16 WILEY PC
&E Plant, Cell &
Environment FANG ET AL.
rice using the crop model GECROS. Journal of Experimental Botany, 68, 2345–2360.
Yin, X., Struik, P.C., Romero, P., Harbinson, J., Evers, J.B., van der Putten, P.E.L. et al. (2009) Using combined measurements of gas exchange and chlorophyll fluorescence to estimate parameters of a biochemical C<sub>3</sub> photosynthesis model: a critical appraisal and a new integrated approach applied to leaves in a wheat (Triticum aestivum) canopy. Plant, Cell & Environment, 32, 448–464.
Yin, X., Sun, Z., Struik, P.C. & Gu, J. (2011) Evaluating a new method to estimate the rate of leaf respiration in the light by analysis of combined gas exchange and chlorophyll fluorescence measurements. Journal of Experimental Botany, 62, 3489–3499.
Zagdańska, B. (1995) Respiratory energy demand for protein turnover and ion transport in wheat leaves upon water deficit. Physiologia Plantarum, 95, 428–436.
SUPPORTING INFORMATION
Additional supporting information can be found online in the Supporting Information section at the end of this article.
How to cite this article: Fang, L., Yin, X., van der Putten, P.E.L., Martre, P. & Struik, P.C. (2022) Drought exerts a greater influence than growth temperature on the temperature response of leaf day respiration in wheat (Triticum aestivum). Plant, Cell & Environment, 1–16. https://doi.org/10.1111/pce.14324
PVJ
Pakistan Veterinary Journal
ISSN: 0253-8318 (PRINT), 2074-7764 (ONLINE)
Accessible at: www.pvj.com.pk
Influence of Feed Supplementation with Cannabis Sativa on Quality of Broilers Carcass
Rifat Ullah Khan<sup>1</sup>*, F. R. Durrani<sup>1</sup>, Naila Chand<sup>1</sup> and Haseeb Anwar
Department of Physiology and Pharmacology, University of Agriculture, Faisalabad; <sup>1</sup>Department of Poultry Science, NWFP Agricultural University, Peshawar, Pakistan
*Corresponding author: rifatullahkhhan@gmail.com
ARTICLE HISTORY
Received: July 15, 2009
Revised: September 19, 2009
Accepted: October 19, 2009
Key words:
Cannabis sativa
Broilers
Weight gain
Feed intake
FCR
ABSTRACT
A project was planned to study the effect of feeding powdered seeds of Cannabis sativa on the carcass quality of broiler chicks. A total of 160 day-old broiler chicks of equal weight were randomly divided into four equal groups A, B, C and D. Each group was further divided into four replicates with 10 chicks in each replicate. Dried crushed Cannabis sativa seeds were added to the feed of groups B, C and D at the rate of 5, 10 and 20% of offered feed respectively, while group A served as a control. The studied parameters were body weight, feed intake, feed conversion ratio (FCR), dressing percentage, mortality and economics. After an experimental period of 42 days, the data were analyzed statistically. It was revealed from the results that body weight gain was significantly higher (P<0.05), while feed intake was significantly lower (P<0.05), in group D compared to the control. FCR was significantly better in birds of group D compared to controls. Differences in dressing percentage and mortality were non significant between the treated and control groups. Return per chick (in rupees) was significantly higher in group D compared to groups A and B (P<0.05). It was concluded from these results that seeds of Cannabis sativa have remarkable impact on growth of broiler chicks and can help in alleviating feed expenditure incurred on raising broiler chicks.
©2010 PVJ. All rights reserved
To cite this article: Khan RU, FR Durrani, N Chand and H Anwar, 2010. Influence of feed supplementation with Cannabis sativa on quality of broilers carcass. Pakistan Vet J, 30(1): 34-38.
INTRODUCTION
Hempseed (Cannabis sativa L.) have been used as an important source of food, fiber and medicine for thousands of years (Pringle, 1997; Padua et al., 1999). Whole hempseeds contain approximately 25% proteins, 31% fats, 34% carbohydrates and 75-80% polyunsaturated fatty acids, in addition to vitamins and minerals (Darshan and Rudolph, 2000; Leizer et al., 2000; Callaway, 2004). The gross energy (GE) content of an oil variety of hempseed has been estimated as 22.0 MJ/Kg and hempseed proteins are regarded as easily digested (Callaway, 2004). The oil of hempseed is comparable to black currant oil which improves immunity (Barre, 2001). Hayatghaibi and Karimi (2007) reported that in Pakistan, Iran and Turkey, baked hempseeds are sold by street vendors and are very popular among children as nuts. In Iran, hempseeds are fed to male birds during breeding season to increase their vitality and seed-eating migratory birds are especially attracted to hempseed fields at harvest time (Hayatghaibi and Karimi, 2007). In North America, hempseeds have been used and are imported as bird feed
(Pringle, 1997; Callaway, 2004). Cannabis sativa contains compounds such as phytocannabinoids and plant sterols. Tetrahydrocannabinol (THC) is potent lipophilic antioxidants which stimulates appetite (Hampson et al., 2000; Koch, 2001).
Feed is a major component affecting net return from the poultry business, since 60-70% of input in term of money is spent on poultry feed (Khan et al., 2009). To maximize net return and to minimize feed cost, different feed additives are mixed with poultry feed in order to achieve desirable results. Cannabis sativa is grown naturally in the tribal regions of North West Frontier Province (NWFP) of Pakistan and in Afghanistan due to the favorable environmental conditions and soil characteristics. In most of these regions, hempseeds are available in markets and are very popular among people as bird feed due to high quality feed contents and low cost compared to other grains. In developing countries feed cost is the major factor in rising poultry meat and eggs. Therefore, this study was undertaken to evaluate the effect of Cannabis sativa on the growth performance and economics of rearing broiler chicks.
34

= = = =

» **TASK PROMPT**:
Copy the listing in full. Match it word for word.

» **WRITTEN ANSWER**:
16 WILEY PC
&E Plant, Cell &
Environment FANG ET AL.
rice using the crop model GECROS. Journal of Experimental Botany, 68, 2345–2360.
Yin, X., Struik, P.C., Romero, P., Harbinson, J., Evers, J.B., van der Putten, P.E.L. et al. (2009) Using combined measurements of gas exchange and chlorophyll fluorescence to estimate parameters of a biochemical C<sub>3</sub> photosynthesis model: a critical appraisal and a new integrated approach applied to leaves in a wheat (Triticum aestivum) canopy. Plant, Cell & Environment, 32, 448–464.
Yin, X., Sun, Z., Struik, P.C. & Gu, J. (2011) Evaluating a new method to estimate the rate of leaf respiration in the light by analysis of combined gas exchange and chlorophyll fluorescence measurements. Journal of Experimental Botany, 62, 3489–3499.
Zagdańska, B. (1995) Respiratory energy demand for protein turnover and ion transport in wheat leaves upon water deficit. Physiologia Plantarum, 95, 428–436.
SUPPORTING INFORMATION
Additional supporting information can be found online in the Supporting Information section at the end of this article.
How to cite this article: Fang, L., Yin, X., van der Putten, P.E.L., Martre, P. & Struik, P.C. (2022) Drought exerts a greater influence than growth temperature on the temperature response of leaf day respiration in wheat (Triticum aestivum). Plant, Cell & Environment, 1–16. https://doi.org/10.1111/pce.14324
PVJ
Pakistan Veterinary Journal
ISSN: 0253-8318 (PRINT), 2074-7764 (ONLINE)
Accessible at: www.pvj.com.pk
Influence of Feed Supplementation with Cannabis Sativa on Quality of Broilers Carcass
Rifat Ullah Khan<sup>1</sup>*, F. R. Durrani<sup>1</sup>, Naila Chand<sup>1</sup> and Haseeb Anwar
Department of Physiology and Pharmacology, University of Agriculture, Faisalabad; <sup>1</sup>Department of Poultry Science, NWFP Agricultural University, Peshawar, Pakistan
*Corresponding author: rifatullahkhhan@gmail.com
ARTICLE HISTORY
Received: July 15, 2009
Revised: September 19, 2009
Accepted: October 19, 2009
Key words:
Cannabis sativa
Broilers
Weight gain
Feed intake
FCR
ABSTRACT
A project was planned to study the effect of feeding powdered seeds of Cannabis sativa on the carcass quality of broiler chicks. A total of 160 day-old broiler chicks of equal weight were randomly divided into four equal groups A, B, C and D. Each group was further divided into four replicates with 10 chicks in each replicate. Dried crushed Cannabis sativa seeds were added to the feed of groups B, C and D at the rate of 5, 10 and 20% of offered feed respectively, while group A served as a control. The studied parameters were body weight, feed intake, feed conversion ratio (FCR), dressing percentage, mortality and economics. After an experimental period of 42 days, the data were analyzed statistically. It was revealed from the results that body weight gain was significantly higher (P<0.05), while feed intake was significantly lower (P<0.05), in group D compared to the control. FCR was significantly better in birds of group D compared to controls. Differences in dressing percentage and mortality were non significant between the treated and control groups. Return per chick (in rupees) was significantly higher in group D compared to groups A and B (P<0.05). It was concluded from these results that seeds of Cannabis sativa have remarkable impact on growth of broiler chicks and can help in alleviating feed expenditure incurred on raising broiler chicks.
©2010 PVJ. All rights reserved
To cite this article: Khan RU, FR Durrani, N Chand and H Anwar, 2010. Influence of feed supplementation with Cannabis sativa on quality of broilers carcass. Pakistan Vet J, 30(1): 34-38.
INTRODUCTION
Hempseed (Cannabis sativa L.) have been used as an important source of food, fiber and medicine for thousands of years (Pringle, 1997; Padua et al., 1999). Whole hempseeds contain approximately 25% proteins, 31% fats, 34% carbohydrates and 75-80% polyunsaturated fatty acids, in addition to vitamins and minerals (Darshan and Rudolph, 2000; Leizer et al., 2000; Callaway, 2004). The gross energy (GE) content of an oil variety of hempseed has been estimated as 22.0 MJ/Kg and hempseed proteins are regarded as easily digested (Callaway, 2004). The oil of hempseed is comparable to black currant oil which improves immunity (Barre, 2001). Hayatghaibi and Karimi (2007) reported that in Pakistan, Iran and Turkey, baked hempseeds are sold by street vendors and are very popular among children as nuts. In Iran, hempseeds are fed to male birds during breeding season to increase their vitality and seed-eating migratory birds are especially attracted to hempseed fields at harvest time (Hayatghaibi and Karimi, 2007). In North America, hempseeds have been used and are imported as bird feed
(Pringle, 1997; Callaway, 2004). Cannabis sativa contains compounds such as phytocannabinoids and plant sterols. Tetrahydrocannabinol (THC) is potent lipophilic antioxidants which stimulates appetite (Hampson et al., 2000; Koch, 2001).
Feed is a major component affecting net return from the poultry business, since 60-70% of input in term of money is spent on poultry feed (Khan et al., 2009). To maximize net return and to minimize feed cost, different feed additives are mixed with poultry feed in order to achieve desirable results. Cannabis sativa is grown naturally in the tribal regions of North West Frontier Province (NWFP) of Pakistan and in Afghanistan due to the favorable environmental conditions and soil characteristics. In most of these regions, hempseeds are available in markets and are very popular among people as bird feed due to high quality feed contents and low cost compared to other grains. In developing countries feed cost is the major factor in rising poultry meat and eggs. Therefore, this study was undertaken to evaluate the effect of Cannabis sativa on the growth performance and economics of rearing broiler chicks.
34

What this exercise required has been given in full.